Records taken from a collection
====

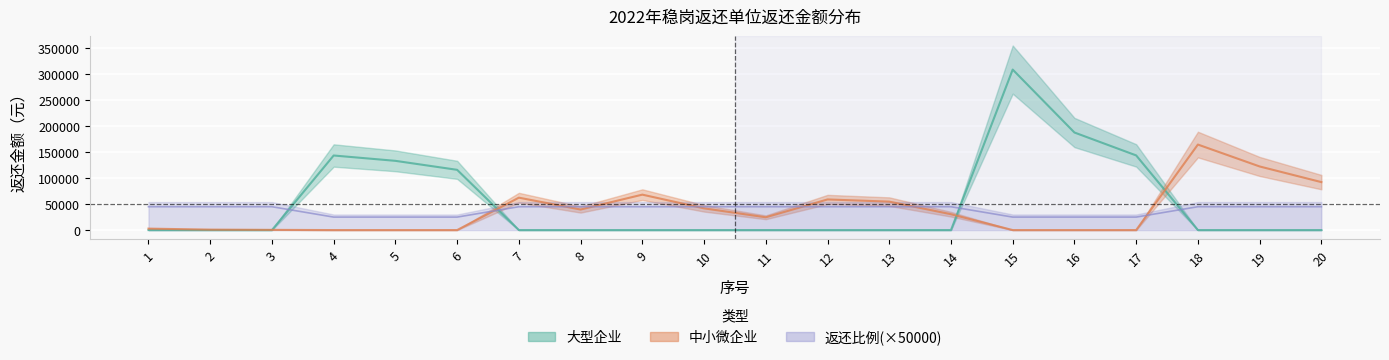

Between which two adjacent categories do 中小微企业 and 大型企业 first intersect?

3 and 4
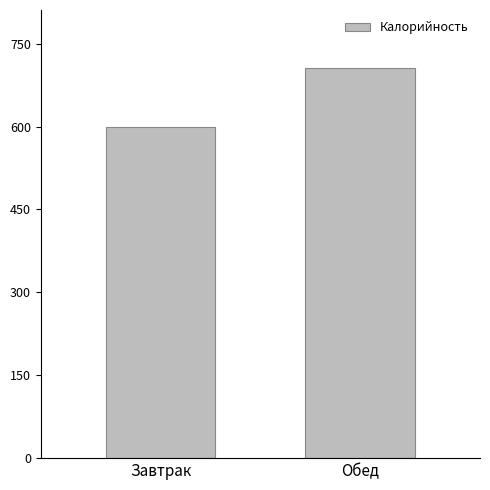

The chart shows a value of 705.2 at Обед. True or false?

True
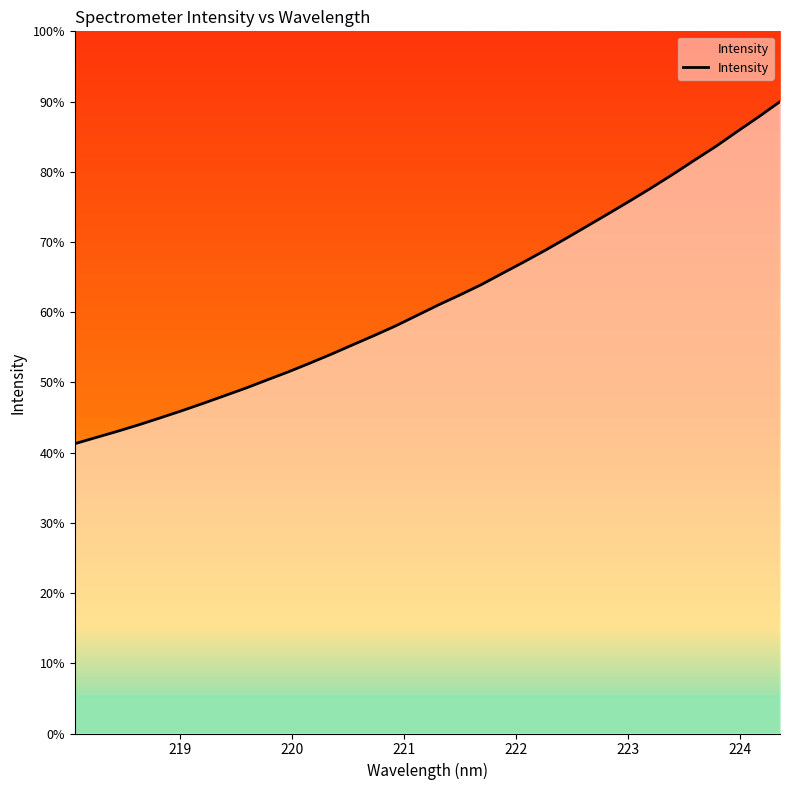

Is this an area chart (filled region under the line)?

Yes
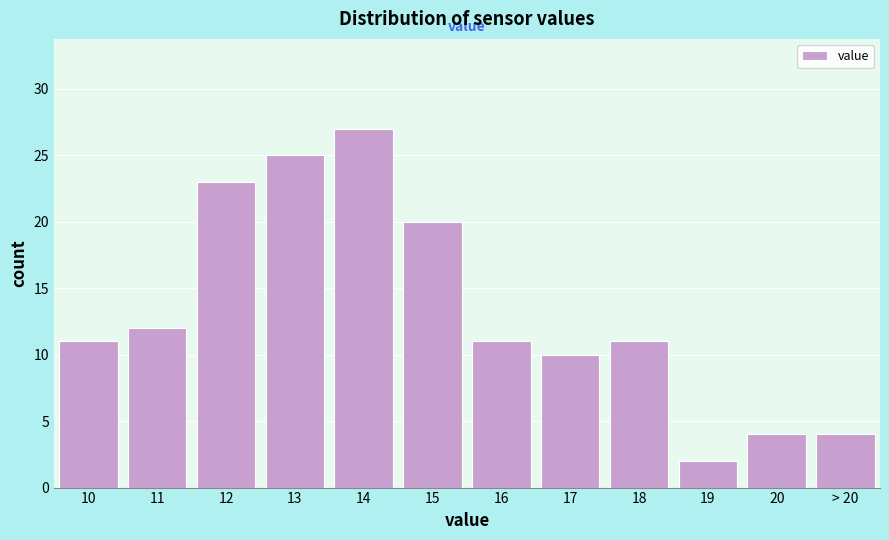

Reading left to right, transcribe all the data shown in this chart.

10=11	11=12	12=23	13=25	14=27	15=20	16=11	17=10	18=11	19=2	20=4	> 20=4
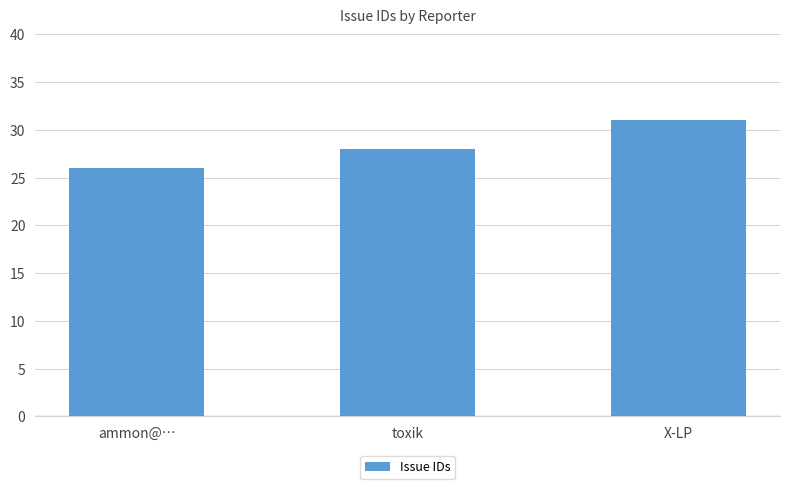

Reading right to left, list all the values displayed in this chart.

X-LP=31	toxik=28	ammon@…=26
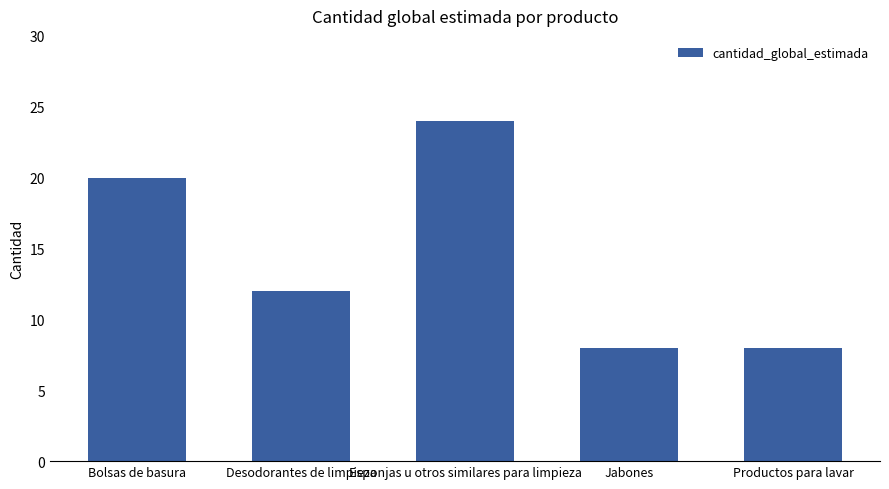

How many categories are shown in the chart?

5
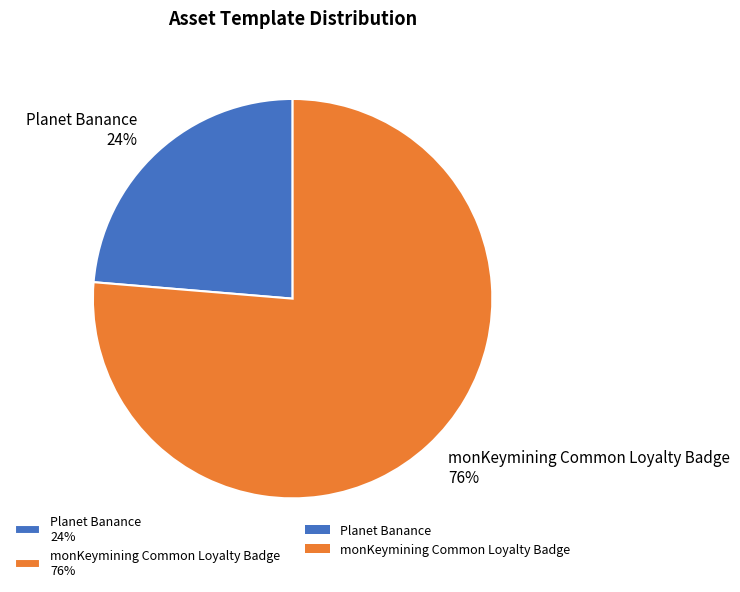

Is there a majority slice in this chart?

Yes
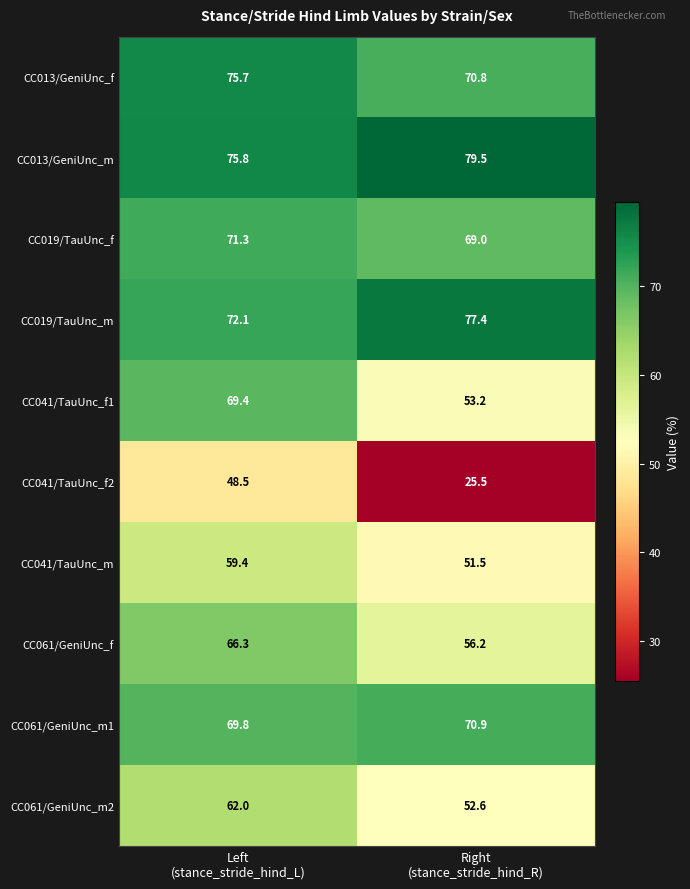

Reading right to left, transcribe all the data shown in this chart.

CC013/GeniUnc_f: 70.8	75.7
CC013/GeniUnc_m: 79.5	75.8
CC019/TauUnc_f: 69.0	71.3
CC019/TauUnc_m: 77.4	72.1
CC041/TauUnc_f1: 53.2	69.4
CC041/TauUnc_f2: 25.5	48.5
CC041/TauUnc_m: 51.5	59.4
CC061/GeniUnc_f: 56.2	66.3
CC061/GeniUnc_m1: 70.9	69.8
CC061/GeniUnc_m2: 52.6	62.0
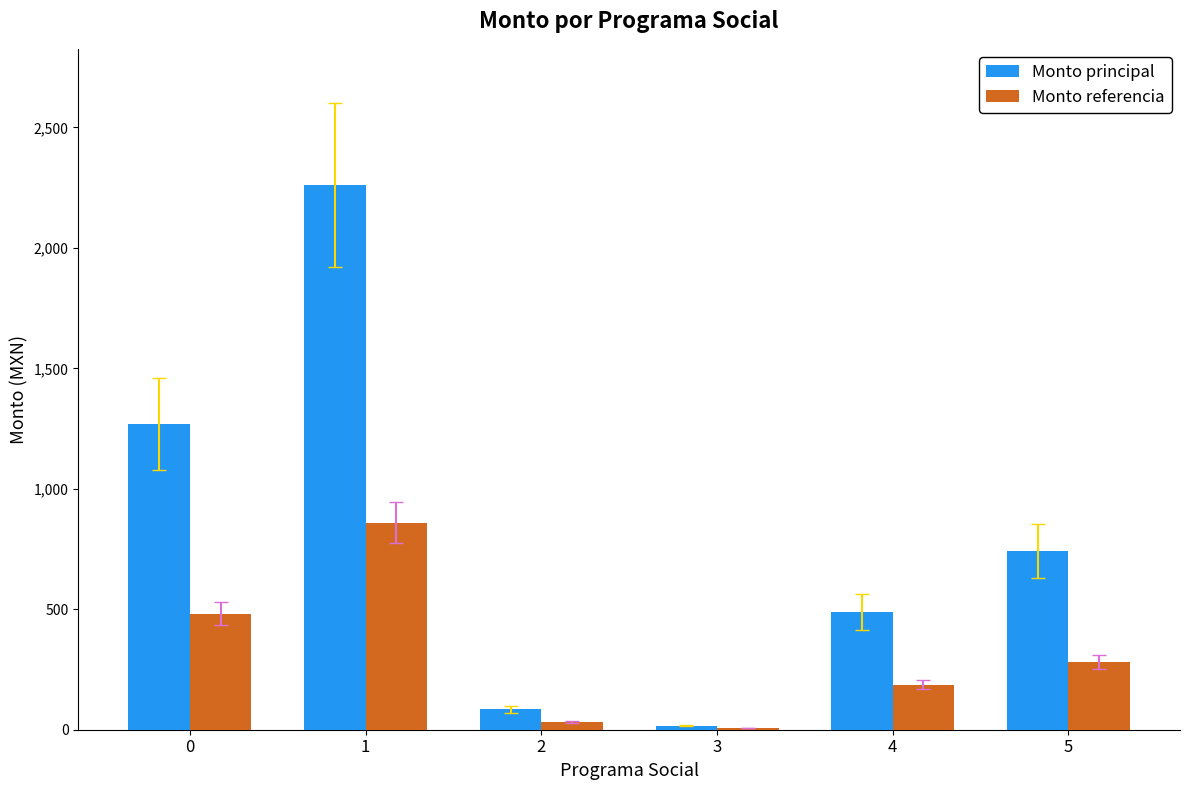

Reading left to right, what are all the values shown in this chart?

Monto principal: 0=1268.2	1=2260.8	2=84.0	3=17.0	4=489.0	5=742.0
Monto referencia: 0=481.9	1=859.1	2=31.9	3=6.5	4=185.8	5=282.0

====

» **WORK TO BE COMPLETED**
Retype all of the records above word for word, omitting the pictures.

» **OUTPUT BELOW**
Between which two adjacent categories do 中小微企业 and 大型企业 first intersect?

3 and 4

The chart shows a value of 705.2 at Обед. True or false?

True

Is this an area chart (filled region under the line)?

Yes

Reading left to right, transcribe all the data shown in this chart.

10=11	11=12	12=23	13=25	14=27	15=20	16=11	17=10	18=11	19=2	20=4	> 20=4

Reading right to left, list all the values displayed in this chart.

X-LP=31	toxik=28	ammon@…=26

How many categories are shown in the chart?

5

Is there a majority slice in this chart?

Yes

Reading right to left, transcribe all the data shown in this chart.

CC013/GeniUnc_f: 70.8	75.7
CC013/GeniUnc_m: 79.5	75.8
CC019/TauUnc_f: 69.0	71.3
CC019/TauUnc_m: 77.4	72.1
CC041/TauUnc_f1: 53.2	69.4
CC041/TauUnc_f2: 25.5	48.5
CC041/TauUnc_m: 51.5	59.4
CC061/GeniUnc_f: 56.2	66.3
CC061/GeniUnc_m1: 70.9	69.8
CC061/GeniUnc_m2: 52.6	62.0

Reading left to right, what are all the values shown in this chart?

Monto principal: 0=1268.2	1=2260.8	2=84.0	3=17.0	4=489.0	5=742.0
Monto referencia: 0=481.9	1=859.1	2=31.9	3=6.5	4=185.8	5=282.0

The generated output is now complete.